# Work required
Your response must be an exact transcription of the lines from the one containing "right eye: (249, 302)" through the final line of the data.

# Records for this exercise
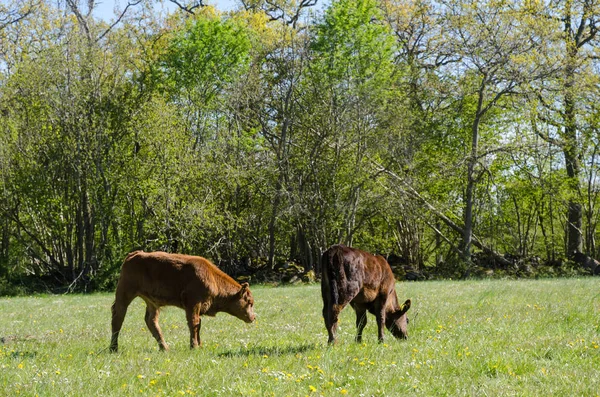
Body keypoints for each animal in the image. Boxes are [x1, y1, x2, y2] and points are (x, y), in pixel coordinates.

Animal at [109, 249, 254, 352]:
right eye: (249, 302)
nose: (253, 318)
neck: (212, 279)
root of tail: (135, 254)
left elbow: (198, 324)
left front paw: (199, 345)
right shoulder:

# Task solution
right eye: (249, 302)
nose: (253, 318)
neck: (212, 279)
root of tail: (135, 254)
left elbow: (198, 324)
left front paw: (199, 345)
right shoulder:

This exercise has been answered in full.